AdoRx has entered into a strategic collaboration with J&J’s Lung Cancer Initiative and Johnson & Johnson Innovation, the umbrella for entities created to support collaborations with early-stage partners.

Under the collaboration, J&J received an exclusive option to research, develop, and commercialize novel antagonists within AdoRx’s portfolio, while the companies plan to collaborate on drug discovery and preclinical development activities.

Founded in 2017 by Epidarex Capital, AdoRx closed in June 2018 on an initial $10 million investment round financed by Epidarex and Sixth Element Capital, which manages the oncology-focused CRT Pioneer Fund.
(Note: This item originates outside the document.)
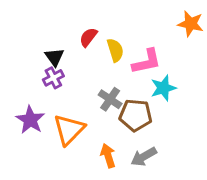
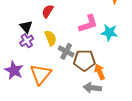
yellow semicircle: (115, 50) -> (51, 38), moved
cyan star: (163, 88) -> (109, 32), moved, turned 30
orange arrow: (108, 156) -> (100, 72), moved
gray arrow: (144, 157) -> (92, 88), turned 42

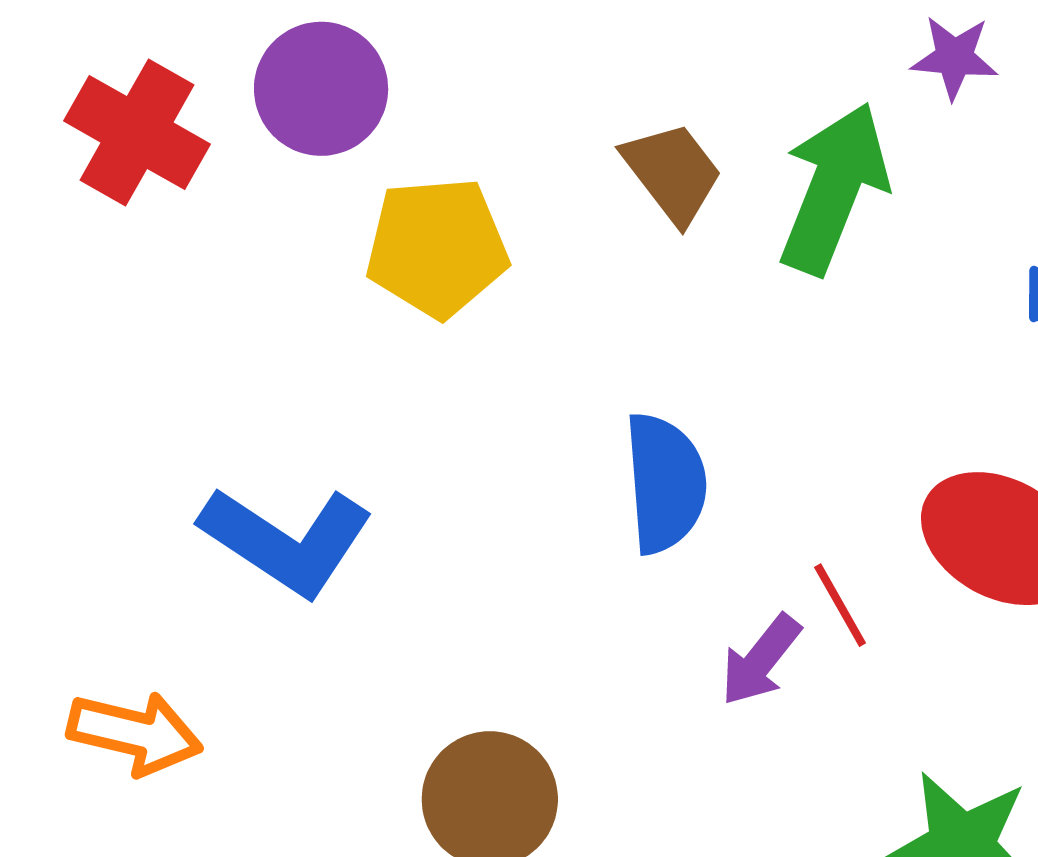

By then, the company had assembled a team whose backgrounds included the discovery of more than 25 clinical candidates, led by CEO Pete Finan, PhD, former head of the Novartis Institutes of BioMedical Research’s UK site.

Oncology is one of J&J’s six therapeutic areas of focus. The other five are cardiovascular and metabolism, immunology, infectious diseases and vaccines, neuroscience, and pulmonary hypertension.

Growing interest in lung cancer

J&J has signaled growing interest in lung cancer.

On February 13, J&J agreed to acquire Auris Health for approximately $3.4 billion in cash, and up to $2.35 billion in additional payments tied to achieving milestones. Privately-held Auris is a developer of robotic technologies with an initial focus on lung cancer, and has won FDA clearance for a platform now used in bronchoscopic diagnostic and therapeutic procedures.

In January, J&J Innovation partnered with Veracyte on a long-term strategic collaboration to advance development and commercialization of novel diagnostic tests to detect lung cancer at its earliest stages.

The Veracyte partnership is valued at more than $50 million, consisting of $5 million upfront, up to $15 million in future development and reimbursement milestone payments, and what Veracyte termed the “significant” non-monetary value of clinical cohorts accessible to it through the collaboration.

In November 2018, J&J’s Janssen Biotech launched a potentially more than $1.255 billion collaboration with Seoul-based Yuhan to develop its non-small cell lung cancer (NSCLC) candidate Lazertinib, now under study in an ongoing Phase I/II trial in South Korea.

Janssen and Yuhan agreed to collaborate on global clinical trials evaluating Lazertinib both in monotherapy and combination regimens; those studies are anticipated to begin this year. Janssen agreed to pay Yuhan $50 million upfront, and up to $1.205 million in potential development and commercial milestone payments, along with tiered double-digit royalties on future net sales.

In addition, earlier last year J&J launched its Lung Cancer Initiative, created to develop treatments for preventing, intercepting, and detecting early-stage lung cancer.

“Johnson & Johnson is uniquely positioned as a company that has assets across the entire spectrum of human health: medical devices, pharmaceuticals, and consumer products. If we are really going to intercept a disease as complicated and deadly as lung cancer, one pill or product won’t do it—we need all three of these sectors to work together,” Avrum Spira, MD, global head of the Lung Cancer Initiative, stated on J&J’s website.

Spira added that the Initiative differentiated J&J from most companies developing lung cancer treatments, which he said were focused on treating late-stage disease. “We’re in desperate need of a paradigm shift, and prevention and interception is really the only way forward.”